Text extracted at the page level
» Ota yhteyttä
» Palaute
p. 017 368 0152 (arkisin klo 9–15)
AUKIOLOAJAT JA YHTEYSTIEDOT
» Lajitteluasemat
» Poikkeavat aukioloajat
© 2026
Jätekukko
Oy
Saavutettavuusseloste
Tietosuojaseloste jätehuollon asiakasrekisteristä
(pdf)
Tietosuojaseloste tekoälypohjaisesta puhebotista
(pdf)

The task: Please retype every line from all of the items above, keeping each one unchanged.

Answer to the exercise:
» Ota yhteyttä
» Palaute
p. 017 368 0152 (arkisin klo 9–15)
AUKIOLOAJAT JA YHTEYSTIEDOT
» Lajitteluasemat
» Poikkeavat aukioloajat
© 2026
Jätekukko
Oy
Saavutettavuusseloste
Tietosuojaseloste jätehuollon asiakasrekisteristä
(pdf)
Tietosuojaseloste tekoälypohjaisesta puhebotista
(pdf)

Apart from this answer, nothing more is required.